LUNA Price Fluctuates After Terra Votes to Burn $4.5 Billion in Tokens

By Jeff Benson

Nothing gets demand up quite like decreasing supply. At least, that’s what’s supposed to happen.

Just ask Terra, the community charged with maintaining the LUNA utility token protocol and terraUSD stablecoin developed by Terraform Labs.

On Tuesday, the community voted to burn just shy of 89 million LUNA tokens (roughly $4.5 billion). After the proposal put forward by Terra co-founder Do Kwon passed, the token’s price shot up from $50 to past $54, scraping close to its all-time high of $54.77. Then it got caught up in a mini market meltdown, as nearly the entire crypto market turned red. In a few hours, the price had dropped 14%. LUNA, which has a market cap of $23.5 billion, has since leveled off to around $48.

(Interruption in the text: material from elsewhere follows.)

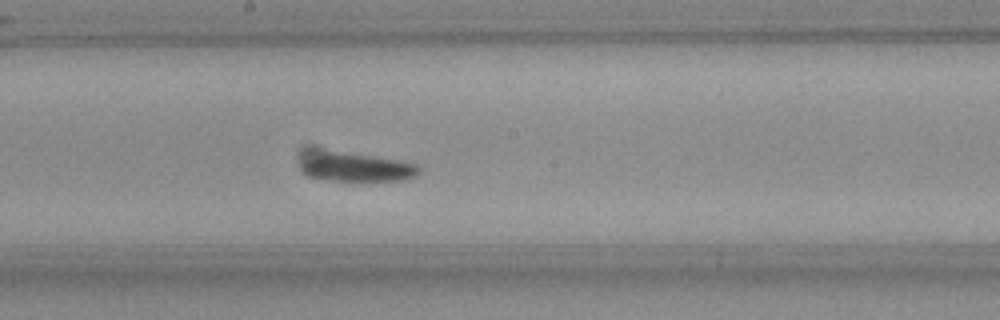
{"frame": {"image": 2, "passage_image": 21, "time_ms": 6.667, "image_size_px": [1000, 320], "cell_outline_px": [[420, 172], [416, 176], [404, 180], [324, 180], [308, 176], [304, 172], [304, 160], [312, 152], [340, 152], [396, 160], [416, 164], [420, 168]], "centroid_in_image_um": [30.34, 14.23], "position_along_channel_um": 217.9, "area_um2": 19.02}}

1/ The on-chain votes for proposals 133 and 134 to burn the 88.675 million Pre-Col-5 $LUNA in the Community Pool (~$4.5 billion), swapping for $UST using the on-chain swap, and reducing the oracle_rewards_pool distribution window from 3 to 2 years have now passed!

— Terra (UST) 🌍 Powered by LUNA 🌕 (@terra_money) November 10, 2021

LUNA is a utility token for decentralized applications built on the Terra blockchain. One of its primary uses is to maintain a 1:1 peg with Terra’s algorithmic stablecoins. More LUNA is minted when UST demand dips; it’s burned when stablecoin demand increases.

After the successful vote, 520,000 LUNA (worth over $25 million) was taken out of circulation, with the remaining 88+ million to be burned over the course of the next two weeks—theoretically raising the value of LUNA ever higher.

Yesterday’s vote meshes with the larger plan laid out by the Columbus-5 network upgrade in late September, which changed how and when Terra burns tokens. After the upgrade, instead of transferring LUNA to a community pool, LUNA used to mint the Terra stablecoin would be permanently burned. The move was designed to increase the value of LUNA.

What Terra’s Columbus-5 Upgrade Means for LUNA

Back in May, Kwon explicitly framed the token burn from the Terra Community Pool as a revenue generating event “to bootstrap the initial funds for the Ozone Protocol.” Ozone is essentially insurance for using Terra’s burgeoning decentralized finance (DeFi) space. DeFi refers to lending, savings, and trading protocols that do away with intermediaries, particularly banks and brokers; Ozone helps manage the risk.

Though Terraform Labs is based in South Korea, its DeFi aspirations have gotten it in trouble stateside. Kwon was served by the SEC while arriving to speak at a cryptocurrency conference in September. Last month, he sued the agency over the subpoena, which is in relation to Terraform’s Mirror Protocol. Mirror allows people to trade synthetic (i.e., crypto) versions of real-life stocks, including Tesla.

Terra’s Do Kwon Was Served by SEC at Crypto Conference

Terra’s burning strategy, though noteworthy, isn’t revolutionary to crypto.

Ethereum has had luck burning its own coins. The London hard fork in August implemented EIP-1559, a measure that redirects transaction fees away from the miners that validate transactions and into an inaccessible wallet, where the ETH is effectively destroyed. Since introducing the deflationary measure, the price of Ethereum has increased by over 60%, hitting fresh record highs along the way.

Terra users are no doubt hoping for similar returns.

The views and opinions expressed by the author are for informational purposes only and do not constitute financial, investment, or other advice.